All of this is not to suggest that if you really are a true-green environmentalist, you'll become become vegetarian or vegan overnight. But just like you cut down on your water, electricity and gas use, you can cut down on your support of the livestock industry to help shrink your carbon footprint.

"One pound of meat requires eight times as much energy to produce as one pound of veggie protein such as tofu," write de Rothschild in the Handbook. Add to that the deforestation for pasture land, fertilization of feed crops, methane from animal flatulence and nitrous oxide emitted from manure, and you can see how the greenhouse gases add up quick.

Check out this link to the Mayo Clinic for details on a healthy vegetarian or vegan diet.

If you need any more inspiration to eat your veggies instead of cows, pigs, chickens and other livestock, consider this. Ours is no longer a world of small family farms that respect the animals they're raising. Instead, we're eating animals from the cruel factory-farming system, which treats animals like unfeeling commodities meant only to be bought, killed, packaged and sold. If you want to know the truth that the meat meat and dairy industries do not want you to know, go to The Humane Society of the United States.

Wednesday, February 13, 2008

Essential Skill #30: Befriend Your Farmer

"In the U.S., agriculture is responsible for 7 percent of annual greenhouse gas emissions," writes author David de Rothschild in The Live Earth Global Warming Survival Handbook. Much of that can be attributed to the packaging, storage, transportation and chemicals associated with transporting food from thousands of miles away to your local grocery store, as we discussed in last week's essential skill from the Handbook: Count Your Food Miles.

So anyone who wants to reduce their carbon footprint needs to think seriously about buying locally-produced food. The first step is Essential Skill #30:

Befriend your farmer.

"Your local farmers are important global warming fighters, not relics of the past," writes de Rothschild. "Farmer-to-consumer marekts are cutting out fresh food's middlemen.... At farmer's and green markets around the world, producers bring their goods -- from organic vegetables and fruits to farm-made cheese, preserves, and meats -- directly to the market."

Buying organically-grown local produce makes an even bigger difference, as it acts as a "carbon sink." So much so, that "100,000 organic farms will eliminate almost 12 million cars' worth of CO2 in a year. Industrial farming methods do not sink one ounce of carbon."

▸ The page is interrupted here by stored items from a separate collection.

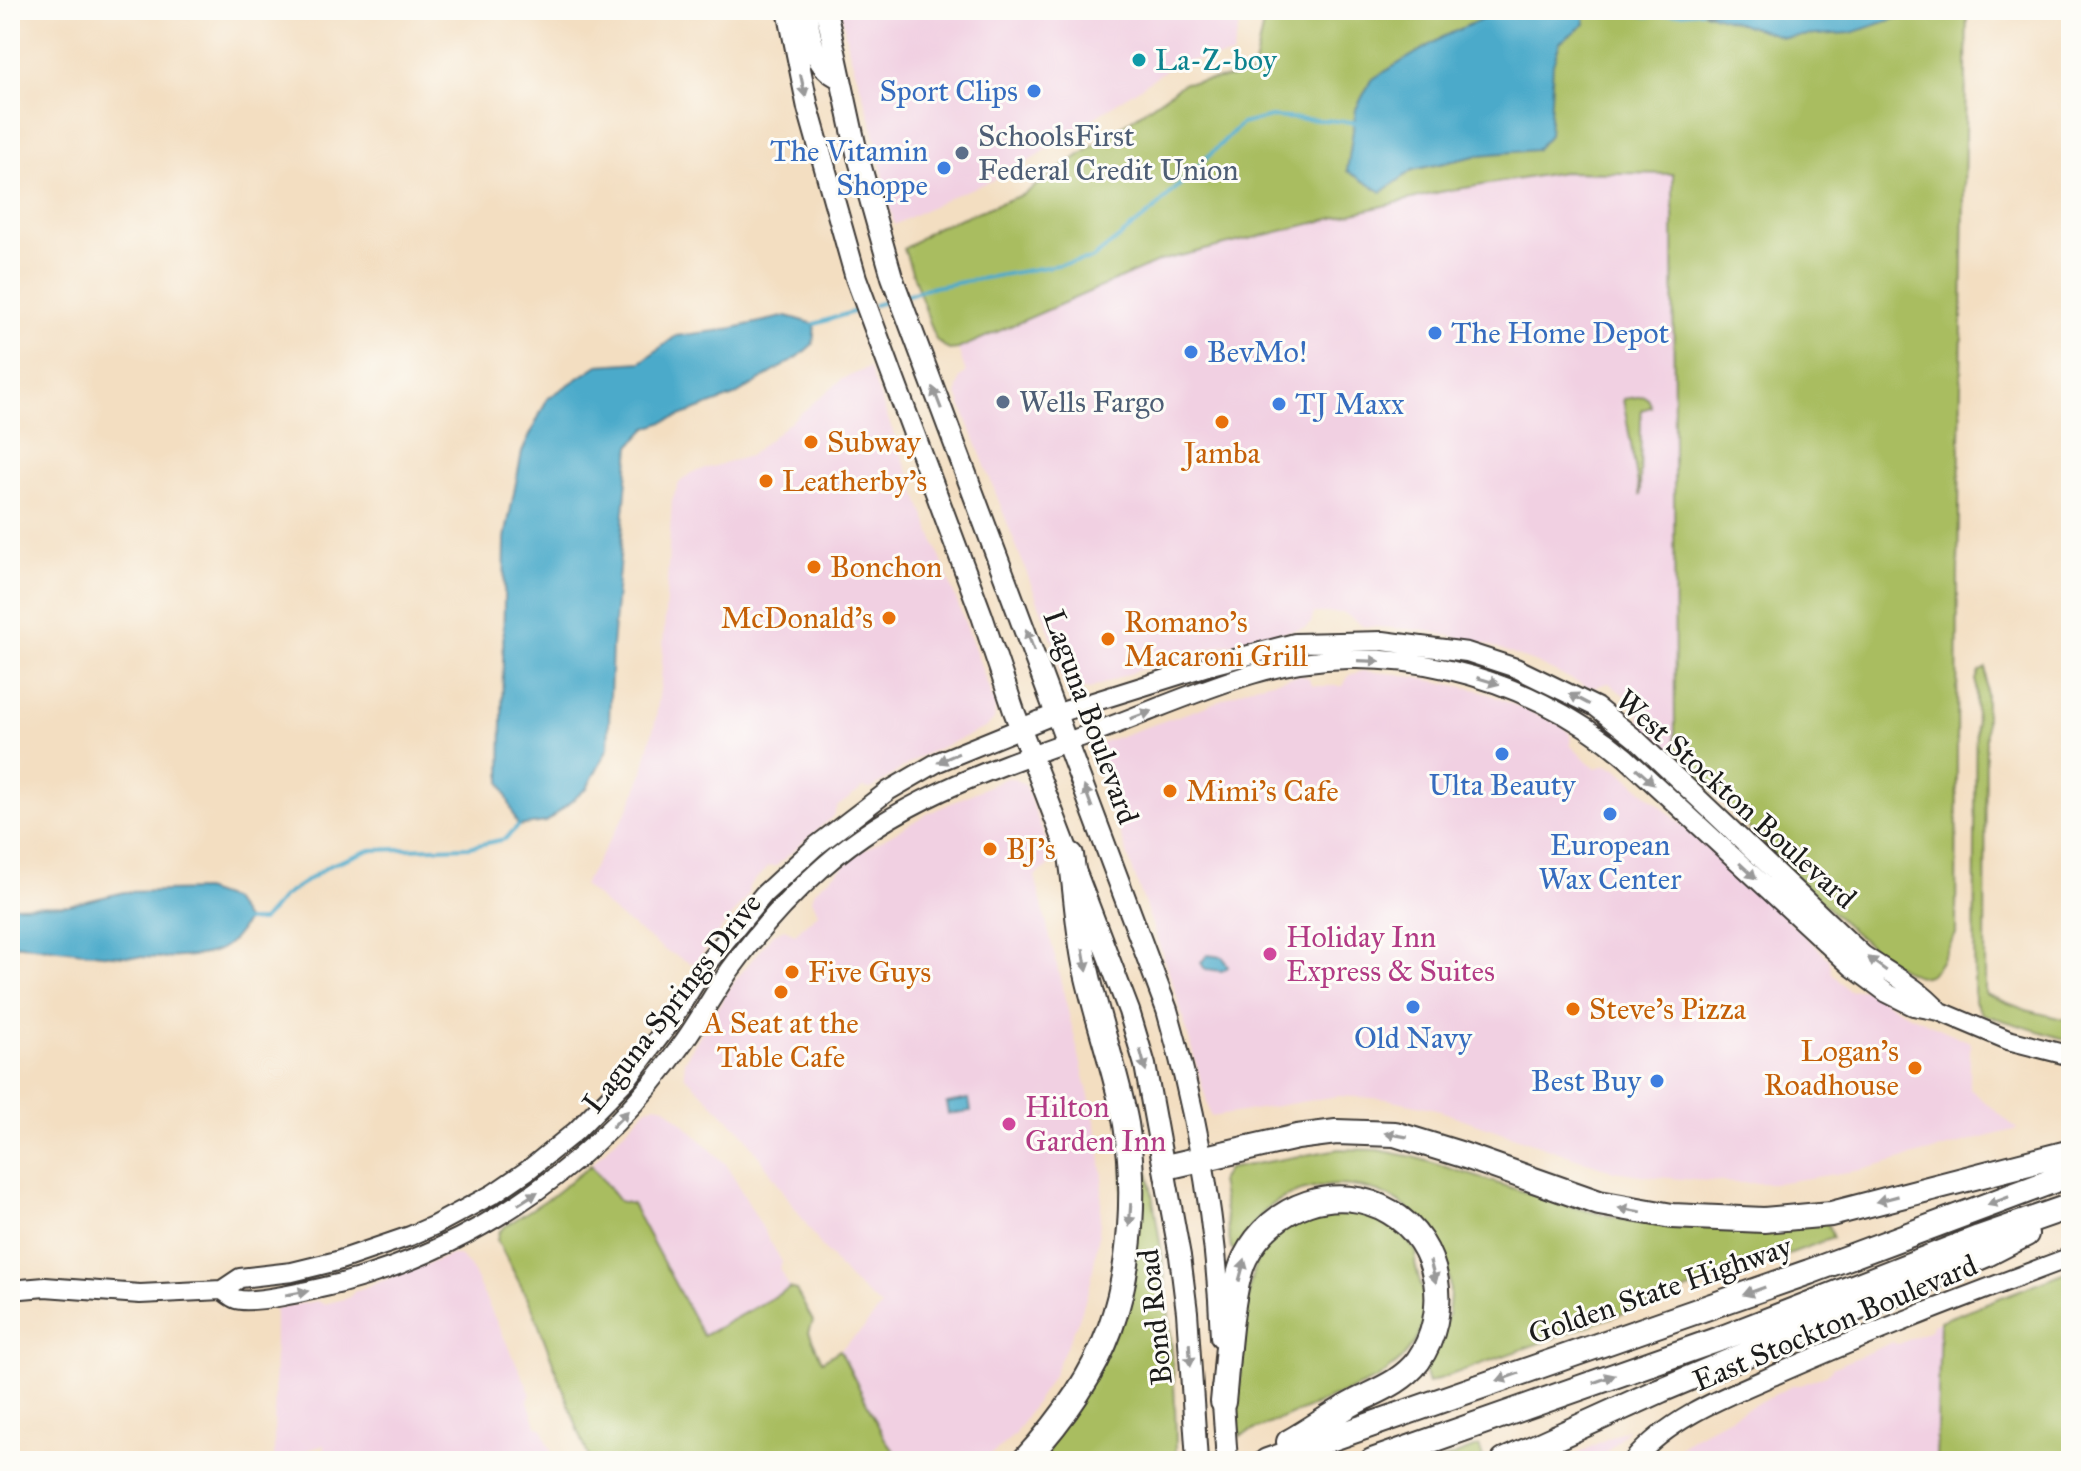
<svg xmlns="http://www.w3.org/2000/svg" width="2081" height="1471" font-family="'IM FELL Great Primer',serif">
<rect width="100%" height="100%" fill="#fdfcf7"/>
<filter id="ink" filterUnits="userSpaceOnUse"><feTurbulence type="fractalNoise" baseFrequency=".0125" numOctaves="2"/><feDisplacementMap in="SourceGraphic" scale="16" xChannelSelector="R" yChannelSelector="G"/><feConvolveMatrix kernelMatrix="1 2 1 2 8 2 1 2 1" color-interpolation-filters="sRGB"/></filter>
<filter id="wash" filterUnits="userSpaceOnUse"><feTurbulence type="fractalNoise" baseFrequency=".006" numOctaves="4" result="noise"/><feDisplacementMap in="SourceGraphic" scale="32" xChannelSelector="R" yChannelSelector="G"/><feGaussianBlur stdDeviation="1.8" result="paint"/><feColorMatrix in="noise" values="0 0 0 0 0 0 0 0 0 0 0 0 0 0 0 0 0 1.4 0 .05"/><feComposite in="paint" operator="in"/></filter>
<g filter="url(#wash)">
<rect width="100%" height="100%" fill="#f3dec1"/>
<path fill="#f1d0e2" d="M841 10H1243L1232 56 1178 62 1010 174 952 196 894 225 872 124 847 44Z
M1563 172 1673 174 1675 756 1640 725 1638 707 1609 683 1589 688 1536 663 1486 644 1424 630 1363 626 1344 613H1314L1311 623 1305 628 1215 647 1136 671 1090 689H1073L1064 683 1060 675 1056 648 957 394 960 377 966 373 958 349 1160 261 1440 192Z
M869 368 976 652 995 706 994 720 985 728 919 757 871 789 863 788 837 807 832 817 776 866 768 867 749 886 748 895 696 962 690 963 663 949 615 913 583 885 630 806 642 775 656 718 661 681 672 500 679 483 691 473 749 456 842 379Z
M1363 671 1398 674 1479 690 1561 725 1570 734 1571 746 1596 769 1605 765 1617 768 1761 894 1829 959 1832 973 1849 991 1867 989 1899 1010 1970 1042V1089L2017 1129 1861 1170 1776 1183H1736L1656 1177 1613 1171 1432 1108 1387 1099 1337 1096 1211 1117 1176 993 1093 757 1097 747 1103 742 1204 707 1255 685 1300 675 1308 678 1313 686H1343L1349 675Z
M1006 778H1013L1025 785 1054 862 1035 876 1096 1125 1103 1177 1099 1234 1091 1281 1079 1319 1053 1375 1014 1435 984 1461H902L885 1439 840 1350 863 1329 881 1307 849 1279 822 1247 743 1133 685 1076 684 1061 733 983 772 935 784 929 795 934 818 913 812 899 815 890 859 853 927 814Z
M655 1105 666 1107 726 1164 782 1262 780 1269 790 1288 703 1336 632 1204 619 1201 591 1165 646 1109Z
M451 1255H458L470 1266 531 1394 528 1401 536 1425 542 1428 555 1461H324V1445L274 1461 275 1308 317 1301 324 1304 348 1298 355 1291Z
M1940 1321 1936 1461H1663L1690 1439 1718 1423 1794 1385H1801L1828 1374 1832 1368 1893 1342 1899 1344 1930 1330 1933 1324Z
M1629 1428 1598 1461H1565L1592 1446Z"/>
<path fill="#a9bd61" stroke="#626c3e" stroke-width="2" d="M1266 10H1967L1958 573 1956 934C1949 945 1938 974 1925 976 1890 982 1761 840 1732 811 1714 792 1694 774 1675 756L1673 174 1563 172 1440 192 1160 261 958 349 949 350 936 340 904 249 935 228 1024 194 1184 83 1252 75Z
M1644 396 1649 400 1651 407 1641 410 1640 496 1623 399Z
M1986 668 1985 994 2026 1010 2071 1021V1041L1982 1014 1974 1000 1976 680 1979 672Z
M1127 1076C1158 1201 1176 1330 1176 1458L1169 1461H1034L1117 1330Z
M1339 1149 1378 1150 1414 1157 1569 1206 1630 1221 1827 1222 1833 1238 1428 1383 1423 1367C1434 1348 1447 1329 1449 1306 1459 1226 1383 1170 1309 1189 1294 1192 1276 1200 1265 1211 1253 1223 1246 1237 1239 1252L1231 1248 1220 1181 1227 1169Z
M591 1165 619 1201 632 1204 703 1336 790 1288 796 1290 813 1321 809 1332 822 1361 840 1350 885 1439 902 1461H590L532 1307 497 1240 499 1232 504 1227 552 1196Z
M1352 1206 1392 1223 1417 1252 1415 1264 1428 1311 1415 1343 1398 1363 1377 1379 1240 1436 1237 1408 1250 1285 1256 1263 1264 1248 1295 1217Z
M2071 1270V1461H1936L1940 1321Z
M1479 1446 1484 1461H1440Z"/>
<path fill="#4baaca" stroke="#346373" stroke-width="2" d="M1501 10H1583L1585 24 1560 42 1553 64 1549 135 1536 150 1480 155 1413 170 1382 192 1347 171 1356 109 1371 80 1443 37Z
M1900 10 1897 18 1851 33 1783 37 1701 11Z
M787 316 815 324 813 344 798 357 734 396 647 428 630 446 612 646 608 748 587 788 546 822 518 826 501 782 505 538 522 452 547 399 598 365 641 362 676 336 724 330Z
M203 890 232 900 246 921C240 932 229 947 216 951 164 968 66 948 10 944V906L69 905 125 892Z
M1207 955 1223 957 1228 967 1222 971 1205 969 1201 963Z
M969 1099 971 1111 948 1114 946 1103Z"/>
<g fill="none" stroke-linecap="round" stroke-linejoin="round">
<path stroke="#4baaca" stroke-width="4" d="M1622 10 1647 16 1701 11
M905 296 928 288 1092 259 1154 210 1241 124 1271 117 1354 122
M874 305 892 300
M815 324 862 309
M246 921H262L284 896 330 865 370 850 469 847 505 839 518 826"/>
</g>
</g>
<g filter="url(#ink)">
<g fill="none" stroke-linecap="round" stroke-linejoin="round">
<defs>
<path id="secondary" d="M10 1290 45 1287 140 1294 222 1290 240 1278 292 1272 337 1261 410 1236 435 1225 493 1194 528 1170 576 1131 628 1078 669 1024 708 962 764 894 816 846 888 791 938 762 1058 713 1211 665 1295 643 1383 641 1467 652 1516 668 1596 707 1637 740 1863 955C1889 973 1918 987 1939 1011
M222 1290C227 1293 231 1297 236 1299 254 1305 321 1288 342 1283 483 1245 601 1159 685 1040 701 1017 714 993 730 970 757 932 789 897 824 866 897 801 991 769 1081 737 1138 717 1194 691 1252 674 1378 636 1526 673 1625 757L1852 967 1887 993 1913 1006 1939 1011 2008 1040 2071 1056
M1633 1461C1670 1417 1727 1396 1777 1374 1874 1331 1972 1294 2071 1257"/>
<path id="primary" d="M788 10 808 108 856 278 982 616 1014 711 1129 1011 1145 1065 1180 1256 1187 1312 1197 1461
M806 10C811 37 812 66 840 78
M826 10 857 153 892 277 1167 1010C1197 1115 1217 1227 1221 1337
M1222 1389 1227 1461"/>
<path id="highway" d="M1166 1167 1297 1137 1336 1132 1395 1134 1460 1154 1599 1203 1672 1216 1764 1220 1831 1214 2071 1152
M1223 1402C1227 1366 1230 1289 1245 1258 1271 1205 1338 1181 1390 1212 1442 1242 1451 1314 1418 1361 1403 1381 1379 1390 1357 1401 1334 1413 1312 1429 1289 1442
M1024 1461C1059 1423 1092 1379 1110 1329 1132 1268 1136 1187 1126 1124 1116 1070 1096 1017 1085 964 1078 928 1076 891 1071 855
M1267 1461 1809 1272 2071 1174
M1372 1461 1725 1337 1979 1238 2071 1206
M1504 1461 1661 1390 1985 1255 2026 1234"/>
</defs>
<use href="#secondary" stroke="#3c3935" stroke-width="22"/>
<use href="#primary" stroke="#3c3935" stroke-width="24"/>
<use href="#highway" stroke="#3c3935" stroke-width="28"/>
<use href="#secondary" stroke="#fff" stroke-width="18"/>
<use href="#primary" stroke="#fff" stroke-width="20"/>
<use href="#highway" stroke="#fff" stroke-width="24"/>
</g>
<defs><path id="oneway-solid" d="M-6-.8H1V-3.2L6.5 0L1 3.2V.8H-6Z" transform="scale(2)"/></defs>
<g fill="#999">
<use href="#oneway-solid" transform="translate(803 86) rotate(78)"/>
<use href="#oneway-solid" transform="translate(937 398) rotate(-111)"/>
<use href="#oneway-solid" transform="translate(1030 640) rotate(-111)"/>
<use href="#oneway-solid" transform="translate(1369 661) rotate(2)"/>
<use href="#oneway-solid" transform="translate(1488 681) rotate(17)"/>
<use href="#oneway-solid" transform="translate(1579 699) rotate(-152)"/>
<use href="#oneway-solid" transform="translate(1141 715) rotate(-20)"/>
<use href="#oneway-solid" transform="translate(948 758) rotate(156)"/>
<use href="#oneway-solid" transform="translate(1645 776) rotate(42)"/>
<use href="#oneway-solid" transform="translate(1088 797) rotate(-110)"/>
<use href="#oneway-solid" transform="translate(1748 871) rotate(43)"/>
<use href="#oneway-solid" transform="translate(1085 960) rotate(80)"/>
<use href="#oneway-solid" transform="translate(1877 964) rotate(-144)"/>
<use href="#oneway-solid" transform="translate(1143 1060) rotate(75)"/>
<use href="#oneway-solid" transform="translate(620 1119) rotate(-46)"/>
<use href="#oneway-solid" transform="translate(1396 1135) rotate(-170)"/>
<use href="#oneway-solid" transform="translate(528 1198) rotate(-32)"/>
<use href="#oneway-solid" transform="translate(1887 1199) rotate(165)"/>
<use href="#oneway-solid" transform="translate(1998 1201) rotate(159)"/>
<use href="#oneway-solid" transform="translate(1630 1210) rotate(-170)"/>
<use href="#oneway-solid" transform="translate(1130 1215) rotate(94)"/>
<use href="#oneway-solid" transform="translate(1242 1270) rotate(-75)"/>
<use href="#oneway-solid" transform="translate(1433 1272) rotate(75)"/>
<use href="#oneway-solid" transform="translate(1754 1291) rotate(161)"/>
<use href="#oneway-solid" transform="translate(297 1293) rotate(-10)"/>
<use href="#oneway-solid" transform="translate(1190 1355) rotate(86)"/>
<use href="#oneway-solid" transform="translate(1508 1377) rotate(161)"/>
<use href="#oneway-solid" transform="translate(1604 1379) rotate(-19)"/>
</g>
</g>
<circle fill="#0f9aa8" stroke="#fdfcf7" stroke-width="3" cx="1139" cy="60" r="8"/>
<g fill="#3f7fe0" stroke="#fdfcf7" stroke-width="3">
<circle cx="1034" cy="91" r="8"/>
<circle cx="944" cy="168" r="8"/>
<circle cx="1435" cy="333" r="8"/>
<circle cx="1191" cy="352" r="8"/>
<circle cx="1279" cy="404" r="8"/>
<circle cx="1502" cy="754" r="8"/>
<circle cx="1610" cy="814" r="8"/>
<circle cx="1413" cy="1007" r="8"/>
<circle cx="1657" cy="1081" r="8"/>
</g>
<g fill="#5c6f8a" stroke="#fdfcf7" stroke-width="3">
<circle cx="962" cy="153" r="8"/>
<circle cx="1003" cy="402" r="8"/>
</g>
<g fill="#e8710a" stroke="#fdfcf7" stroke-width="3">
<circle cx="1222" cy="422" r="8"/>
<circle cx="811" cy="442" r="8"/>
<circle cx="766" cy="481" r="8"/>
<circle cx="814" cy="567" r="8"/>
<circle cx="889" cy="618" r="8"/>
<circle cx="1108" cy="639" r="8"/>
<circle cx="1170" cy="791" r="8"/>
<circle cx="990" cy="849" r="8"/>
<circle cx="792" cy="972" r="8"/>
<circle cx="781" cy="992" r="8"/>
<circle cx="1573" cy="1009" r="8"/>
<circle cx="1915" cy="1068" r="8"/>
</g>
<g fill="#d1479c" stroke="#fdfcf7" stroke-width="3">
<circle cx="1270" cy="954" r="8"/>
<circle cx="1009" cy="1124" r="8"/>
</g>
<g text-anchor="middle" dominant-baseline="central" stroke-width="6" stroke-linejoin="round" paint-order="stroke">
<g font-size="30" fill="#0d838f" stroke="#fdfcf7" text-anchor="start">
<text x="1155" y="60">La-Z-boy</text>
</g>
<g font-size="30" fill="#366cbe" stroke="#fdfcf7" text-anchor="end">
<text x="1018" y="91">Sport Clips</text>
<text x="928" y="151">The Vitamin<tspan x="928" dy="34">Shoppe</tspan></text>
<text x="1451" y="333" text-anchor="start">The Home Depot</text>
<text x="1207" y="352" text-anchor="start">BevMo!</text>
<text x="1295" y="404" text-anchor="start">TJ Maxx</text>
<text x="1502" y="785" text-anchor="middle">Ulta Beauty</text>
<text x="1610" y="845" text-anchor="middle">European<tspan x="1610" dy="34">Wax Center</tspan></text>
<text x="1413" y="1038" text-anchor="middle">Old Navy</text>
<text x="1641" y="1081">Best Buy</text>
</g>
<g font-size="30" fill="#4e5e75" stroke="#fdfcf7" text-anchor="start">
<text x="978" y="136">SchoolsFirst<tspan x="978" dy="34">Federal Credit Union</tspan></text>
<text x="1019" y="402">Wells Fargo</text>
</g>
<g font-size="30" fill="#c56008" stroke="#fdfcf7" text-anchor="start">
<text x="827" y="442">Subway</text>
<text x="1222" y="453" text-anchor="middle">Jamba</text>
<text x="782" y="481">Leatherby's</text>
<text x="830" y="567">Bonchon</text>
<text x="873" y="618" text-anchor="end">McDonald's</text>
<text x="1124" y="622">Romano's<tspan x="1124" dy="34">Macaroni Grill</tspan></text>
<text x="1186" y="791">Mimi's Cafe</text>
<text x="1006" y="849">BJ's</text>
<text x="808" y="972">Five Guys</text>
<text x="1589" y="1009">Steve's Pizza</text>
<text x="781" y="1023" text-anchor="middle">A Seat at the<tspan x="781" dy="34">Table Cafe</tspan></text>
<text x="1899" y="1051" text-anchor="end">Logan's<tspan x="1899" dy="34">Roadhouse</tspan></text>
</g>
<g font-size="30" fill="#1c1c1c" stroke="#fdfcf7">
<text transform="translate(1091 717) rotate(70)">Laguna Boulevard</text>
<text transform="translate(1736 799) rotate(42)">West Stockton Boulevard</text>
<text transform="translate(672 1003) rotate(-52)">Laguna Springs Drive</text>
<text transform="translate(1660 1290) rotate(-19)">Golden State Highway</text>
<text transform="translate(1155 1317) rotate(-96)">Bond Road</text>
<text transform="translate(1835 1323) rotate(-23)">East Stockton Boulevard</text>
</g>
<g font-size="30" fill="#b23c85" stroke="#fdfcf7" text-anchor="start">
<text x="1286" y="937">Holiday Inn<tspan x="1286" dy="34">Express &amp; Suites</tspan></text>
<text x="1025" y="1107">Hilton<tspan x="1025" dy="34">Garden Inn</tspan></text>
</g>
</g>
<rect width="2081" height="1471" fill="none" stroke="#fdfcf7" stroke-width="40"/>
</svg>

To find produce grown by local farmers in your area, check out LocalHarvest.org.

Wednesday, February 6, 2008

Essential Skill #29: Count Your Food Miles

"Can you imagine the nightmare if every time you got hungry you needed to travel to the other side of the planet before you could sit down to eat?" asks author David de Rothschild in The Live Earth Global Warming Survival Handbook. "As absurd as this sounds, we're not bothered by the fact that most of our food has to make this same journey to get to us."

In fact, every meal you eat typically travels 22,000 miles for you to buy it in the store. You know what that means to climate change -- lots of greenhouse gas emissions created simply because of our insistence on access to our favorite foods regardless of the season.

Instead of blindly buying whatever food strikes your fancy, try instead Essential Skill #29:

Count your food miles.

Find out what grows close to home. A great place to start is LocalHarvest.org where you can search for markets, restaurants and grocery stores that sell locally-produced foods. You'll not only be saving on greenhouse gas-emitting transporation, but also getting far fresher produce that is richer in vitamins and taste.

As de Rothschild points out, "Why should your food have more frequent-traveler miles than you?"